The Solicitors Disciplinary Tribunal (SDT) has promised to make “open justice” central to its response to requests from non-parties for access to papers used at disciplinary hearings.
An independent analysis, seen by Legal Futures, has found that in 11 of 14 cases where non-parties have applied for disclosure since 2017, the SDT has refused the request.
In a consultation on its new policy, the SDT said the principle of open justice should be “the starting point, and central to” the correct approach to dealing with requests from non-parties.

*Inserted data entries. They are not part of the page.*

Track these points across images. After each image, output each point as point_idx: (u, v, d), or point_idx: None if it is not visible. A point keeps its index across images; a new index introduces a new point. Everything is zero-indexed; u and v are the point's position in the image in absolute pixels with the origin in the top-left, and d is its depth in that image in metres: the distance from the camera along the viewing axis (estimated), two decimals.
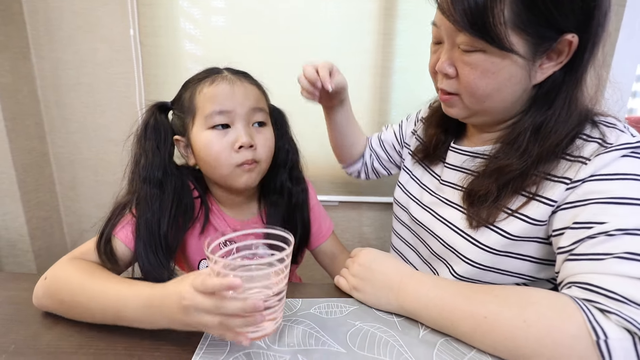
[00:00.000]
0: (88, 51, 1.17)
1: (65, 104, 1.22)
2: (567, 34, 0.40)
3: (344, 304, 0.48)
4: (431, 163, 0.64)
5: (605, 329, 0.32)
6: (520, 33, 0.40)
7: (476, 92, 0.46)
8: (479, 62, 0.44)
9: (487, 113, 0.49)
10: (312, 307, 0.47)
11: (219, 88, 0.54)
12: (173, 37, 1.15)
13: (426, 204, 0.60)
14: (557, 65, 0.43)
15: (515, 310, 0.37)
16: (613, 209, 0.37)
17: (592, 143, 0.42)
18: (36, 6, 1.14)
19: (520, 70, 0.43)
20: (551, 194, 0.43)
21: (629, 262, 0.35)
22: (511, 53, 0.41)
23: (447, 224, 0.54)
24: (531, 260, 0.47)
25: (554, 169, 0.44)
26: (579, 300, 0.36)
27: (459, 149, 0.57)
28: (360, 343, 0.40)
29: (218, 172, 0.55)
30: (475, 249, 0.49)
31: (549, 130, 0.44)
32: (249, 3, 1.11)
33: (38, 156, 1.23)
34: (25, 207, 1.18)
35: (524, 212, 0.45)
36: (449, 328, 0.41)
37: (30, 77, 1.18)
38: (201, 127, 0.54)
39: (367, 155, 0.83)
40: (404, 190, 0.67)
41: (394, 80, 1.17)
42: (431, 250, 0.58)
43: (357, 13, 1.11)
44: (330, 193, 1.26)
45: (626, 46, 1.07)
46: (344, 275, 0.52)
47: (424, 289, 0.44)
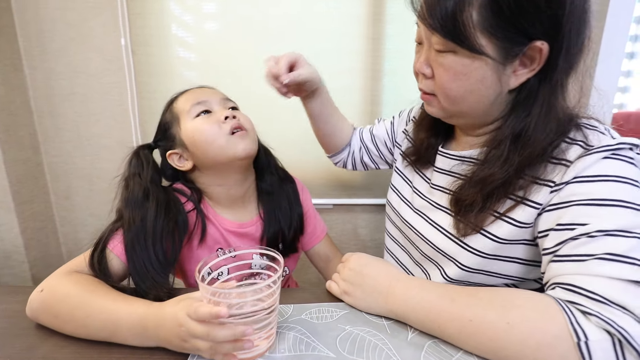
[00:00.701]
0: (81, 61, 1.17)
1: (59, 114, 1.22)
2: (537, 41, 0.41)
3: (335, 308, 0.49)
4: (422, 166, 0.65)
5: (586, 330, 0.33)
6: (489, 36, 0.42)
7: (449, 93, 0.48)
8: (451, 63, 0.45)
9: (464, 115, 0.50)
10: (303, 313, 0.48)
11: (191, 91, 0.65)
12: (165, 44, 1.16)
13: (417, 207, 0.61)
14: (530, 72, 0.44)
15: (499, 312, 0.38)
16: (594, 210, 0.38)
17: (574, 146, 0.43)
18: (27, 18, 1.14)
19: (492, 74, 0.44)
20: (537, 197, 0.44)
21: (610, 262, 0.35)
22: (481, 55, 0.42)
23: (437, 228, 0.55)
24: (519, 262, 0.48)
25: (540, 172, 0.45)
26: (562, 301, 0.36)
27: (448, 153, 0.57)
28: (349, 347, 0.41)
29: (216, 147, 0.59)
30: (465, 252, 0.50)
31: (528, 138, 0.45)
32: (240, 9, 1.12)
33: (32, 167, 1.23)
34: (19, 218, 1.18)
35: (511, 216, 0.46)
36: (436, 330, 0.42)
37: (23, 88, 1.18)
38: (187, 121, 0.61)
39: (356, 148, 0.83)
40: (397, 193, 0.68)
41: (384, 83, 1.18)
42: (422, 252, 0.58)
43: (346, 18, 1.13)
44: (324, 196, 1.27)
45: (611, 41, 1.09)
46: (335, 280, 0.53)
47: (412, 292, 0.45)
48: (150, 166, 0.61)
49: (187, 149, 0.62)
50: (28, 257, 1.22)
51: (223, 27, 1.14)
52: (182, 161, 0.63)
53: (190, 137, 0.60)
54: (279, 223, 0.68)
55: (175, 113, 0.63)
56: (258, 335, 0.39)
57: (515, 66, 0.44)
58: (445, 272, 0.53)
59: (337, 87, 1.16)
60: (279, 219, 0.69)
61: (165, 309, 0.41)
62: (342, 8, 1.12)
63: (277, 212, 0.69)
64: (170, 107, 0.65)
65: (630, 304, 0.33)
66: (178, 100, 0.64)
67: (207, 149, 0.60)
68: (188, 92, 0.65)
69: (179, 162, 0.63)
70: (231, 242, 0.65)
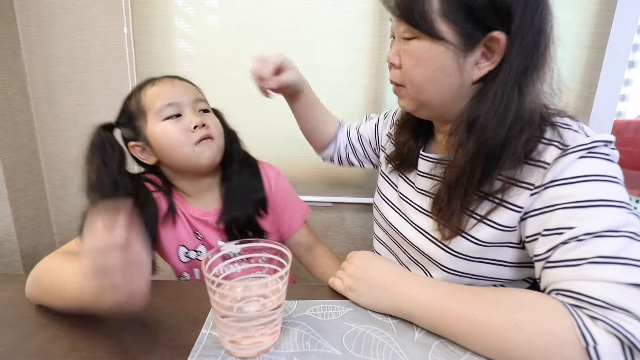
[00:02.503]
0: (80, 48, 1.15)
1: (57, 101, 1.20)
2: (494, 31, 0.43)
3: (339, 305, 0.48)
4: (406, 170, 0.65)
5: (594, 335, 0.33)
6: (448, 23, 0.44)
7: (413, 80, 0.49)
8: (414, 49, 0.47)
9: (429, 106, 0.51)
10: (307, 309, 0.47)
11: (162, 86, 0.62)
12: (167, 36, 1.14)
13: (401, 210, 0.61)
14: (492, 64, 0.45)
15: (506, 313, 0.37)
16: (579, 212, 0.38)
17: (550, 146, 0.43)
18: (27, 2, 1.12)
19: (451, 62, 0.45)
20: (517, 200, 0.44)
21: (602, 265, 0.35)
22: (441, 40, 0.44)
23: (420, 231, 0.55)
24: (504, 264, 0.48)
25: (518, 174, 0.44)
26: (568, 305, 0.36)
27: (427, 156, 0.58)
28: (356, 345, 0.40)
29: (182, 154, 0.60)
30: (448, 255, 0.49)
31: (484, 126, 0.44)
32: (243, 2, 1.11)
33: (27, 154, 1.20)
34: (13, 206, 1.16)
35: (492, 219, 0.46)
36: (442, 330, 0.41)
37: (21, 74, 1.16)
38: (155, 121, 0.60)
39: (342, 145, 0.83)
40: (382, 196, 0.68)
41: (388, 81, 1.17)
42: (409, 255, 0.58)
43: (352, 14, 1.12)
44: (324, 194, 1.26)
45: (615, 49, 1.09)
46: (340, 276, 0.53)
47: (417, 289, 0.44)
48: (116, 153, 0.60)
49: (151, 147, 0.62)
50: (20, 246, 1.19)
51: (225, 20, 1.13)
52: (145, 155, 0.63)
53: (156, 139, 0.60)
54: (237, 209, 0.67)
55: (142, 106, 0.61)
56: (262, 332, 0.38)
57: (477, 58, 0.45)
58: (432, 276, 0.53)
59: (341, 84, 1.17)
60: (237, 205, 0.68)
61: None
62: (347, 5, 1.11)
63: (235, 198, 0.68)
64: (138, 97, 0.61)
65: (632, 307, 0.33)
66: (147, 93, 0.61)
67: (172, 154, 0.60)
68: (159, 86, 0.62)
69: (142, 154, 0.63)
70: (198, 229, 0.67)
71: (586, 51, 1.13)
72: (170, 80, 0.64)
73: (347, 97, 1.18)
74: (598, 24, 1.10)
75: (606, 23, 1.09)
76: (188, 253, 0.65)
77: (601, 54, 1.12)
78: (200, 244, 0.66)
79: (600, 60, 1.12)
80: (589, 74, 1.14)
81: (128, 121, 0.63)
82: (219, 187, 0.70)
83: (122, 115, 0.64)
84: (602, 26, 1.10)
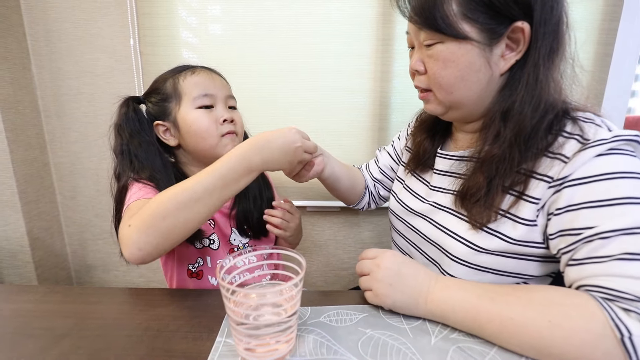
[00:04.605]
0: (88, 61, 1.17)
1: (66, 113, 1.22)
2: (517, 22, 0.44)
3: (353, 311, 0.48)
4: (422, 172, 0.65)
5: (628, 326, 0.34)
6: (471, 22, 0.45)
7: (442, 82, 0.49)
8: (439, 53, 0.48)
9: (460, 106, 0.51)
10: (321, 316, 0.47)
11: (202, 76, 0.65)
12: (172, 46, 1.16)
13: (419, 211, 0.60)
14: (518, 54, 0.46)
15: (540, 310, 0.38)
16: (604, 211, 0.39)
17: (571, 140, 0.43)
18: (36, 17, 1.14)
19: (479, 58, 0.46)
20: (534, 192, 0.44)
21: (630, 262, 0.36)
22: (466, 40, 0.45)
23: (442, 229, 0.54)
24: (532, 259, 0.47)
25: (537, 166, 0.45)
26: (600, 299, 0.36)
27: (446, 154, 0.58)
28: (372, 351, 0.40)
29: (207, 143, 0.63)
30: (470, 251, 0.49)
31: (517, 113, 0.46)
32: (245, 11, 1.12)
33: (39, 166, 1.22)
34: (26, 217, 1.18)
35: (516, 213, 0.46)
36: (476, 330, 0.41)
37: (31, 88, 1.18)
38: (189, 107, 0.63)
39: (370, 186, 0.81)
40: (398, 200, 0.68)
41: (394, 85, 1.17)
42: (426, 255, 0.58)
43: (355, 19, 1.12)
44: (331, 198, 1.24)
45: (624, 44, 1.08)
46: (367, 284, 0.48)
47: (450, 292, 0.44)
48: (144, 126, 0.64)
49: (178, 130, 0.64)
50: (33, 257, 1.21)
51: (228, 29, 1.14)
52: (168, 135, 0.66)
53: (186, 124, 0.63)
54: (249, 202, 0.71)
55: (178, 90, 0.63)
56: (278, 339, 0.38)
57: (503, 50, 0.46)
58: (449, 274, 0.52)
59: (346, 89, 1.17)
60: (249, 199, 0.71)
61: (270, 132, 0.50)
62: (350, 9, 1.11)
63: (248, 192, 0.72)
64: (176, 80, 0.64)
65: None
66: (186, 79, 0.64)
67: (198, 141, 0.63)
68: (200, 76, 0.65)
69: (165, 134, 0.66)
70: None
71: (594, 47, 1.11)
72: (210, 72, 0.67)
73: (352, 102, 1.18)
74: (605, 20, 1.09)
75: (613, 19, 1.08)
76: (202, 240, 0.66)
77: (610, 50, 1.11)
78: (213, 232, 0.67)
79: (609, 56, 1.11)
80: (598, 70, 1.13)
81: (160, 100, 0.65)
82: None
83: (152, 94, 0.66)
84: (609, 22, 1.09)
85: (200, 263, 0.67)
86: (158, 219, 0.45)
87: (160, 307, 0.49)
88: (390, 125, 1.20)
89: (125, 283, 1.38)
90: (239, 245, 0.71)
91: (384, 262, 0.47)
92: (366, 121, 1.20)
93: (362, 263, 0.50)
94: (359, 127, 1.20)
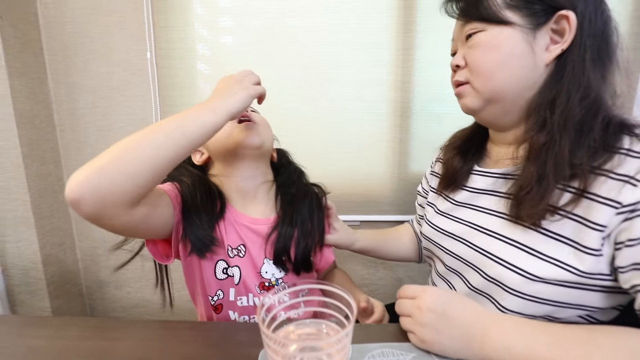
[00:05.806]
0: (104, 75, 1.16)
1: (80, 127, 1.20)
2: (562, 10, 0.44)
3: (399, 350, 0.43)
4: (451, 192, 0.61)
5: None
6: (514, 10, 0.46)
7: (482, 67, 0.49)
8: (480, 40, 0.48)
9: (500, 97, 0.49)
10: (365, 356, 0.42)
11: None
12: (187, 58, 1.14)
13: (461, 237, 0.55)
14: (563, 43, 0.45)
15: None
16: None
17: (635, 159, 0.39)
18: (54, 33, 1.14)
19: (521, 43, 0.46)
20: (597, 217, 0.39)
21: None
22: (508, 25, 0.46)
23: (487, 255, 0.49)
24: (597, 290, 0.42)
25: (600, 163, 0.41)
26: None
27: (485, 171, 0.55)
28: None
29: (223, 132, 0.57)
30: (521, 278, 0.44)
31: (564, 102, 0.44)
32: (263, 22, 1.10)
33: (53, 181, 1.20)
34: (39, 233, 1.15)
35: (579, 241, 0.41)
36: None
37: (47, 102, 1.17)
38: None
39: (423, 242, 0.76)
40: (432, 225, 0.63)
41: (415, 95, 1.13)
42: (470, 286, 0.52)
43: (376, 29, 1.09)
44: (351, 212, 1.21)
45: None
46: (410, 327, 0.43)
47: (512, 338, 0.38)
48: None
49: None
50: (46, 274, 1.18)
51: (246, 41, 1.12)
52: (199, 155, 0.65)
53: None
54: (293, 226, 0.62)
55: None
56: None
57: (547, 42, 0.46)
58: (501, 305, 0.46)
59: (366, 98, 1.13)
60: (295, 223, 0.63)
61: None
62: (371, 20, 1.09)
63: (296, 215, 0.63)
64: None
65: None
66: None
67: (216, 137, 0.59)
68: None
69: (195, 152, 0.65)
70: (242, 235, 0.61)
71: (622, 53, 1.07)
72: None
73: (373, 112, 1.14)
74: (634, 25, 1.05)
75: None
76: (227, 269, 0.60)
77: (639, 55, 1.07)
78: (237, 265, 0.60)
79: (638, 61, 1.07)
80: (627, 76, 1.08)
81: None
82: (273, 198, 0.66)
83: None
84: (638, 27, 1.05)
85: (220, 296, 0.60)
86: (111, 153, 0.42)
87: (187, 344, 0.45)
88: (411, 137, 1.16)
89: (137, 300, 1.34)
90: (270, 280, 0.61)
91: (425, 303, 0.42)
92: (388, 133, 1.16)
93: (402, 303, 0.45)
94: (379, 139, 1.16)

The tribunal referred to the ruling of Lady Hale at the Supreme Court in Cape Intermediate Holdings v Dring in July, in which she said that the “default position” should be that the public should be allowed access not only to the parties’ written submissions and arguments, but also to the documents placed before the court.
However, the SDT said non-parties did not have “an automatic right” to access and a “non-party seeking access must explain why they seek it and how granting access will advance the open justice principle”.
The tribunal would then carry out a “fact-specific balancing exercise”, taking into account factors such as privacy interests, confidentiality and proportionality.
Nine of the SDT hearings in the analysis took place this year. The only successful application resulted in the disclosure of the names of certain companies. The tribunal refused to release the names of the individuals involved without a court order.
In one of two earlier cases, in 2017, the Solicitors Regulation Authority’s (SRA) rule 5 statement – which sets out the allegations and background facts – was released to a non-party, without exhibits. The SRA’s position, with which the SDT agreed, was to refuse further disclosure.
The stance taken by the SRA, in the 12 cases where it was recorded, was to oppose disclosure in seven cases, remain neutral in four, and oppose disclosure beyond the rule 5 statement in the remaining one.
Documents requested by non-parties ranged from the trial bundle, to witness statements, unanonymised judgments, and material considered by the tribunal in deciding on costs.
In at least 12 of the cases, the non-party was not legally represented. One of the 14 cases involved a decision by the SDT which was not published, and as a result there are no details relating to it.
The SDT stressed in the consultation paper that parties to hearings could “at any stage” make an application for an order that there should be no disclosure to non-parties.
The tribunal also said it had the power to award inter-partes costs in relation to non-party disclosure applications, though it would not “ordinarily” do so except in cases where it was necessary to prevent injustice.
Applications for non-party disclosure would be dealt on the papers “unless exceptional factors apply”, or unless they are made during the hearing.
The tribunal added that it had “no power to order the parties to carry out sifting, redacting, editing or anonymisation of documents to facilitate disclosure”.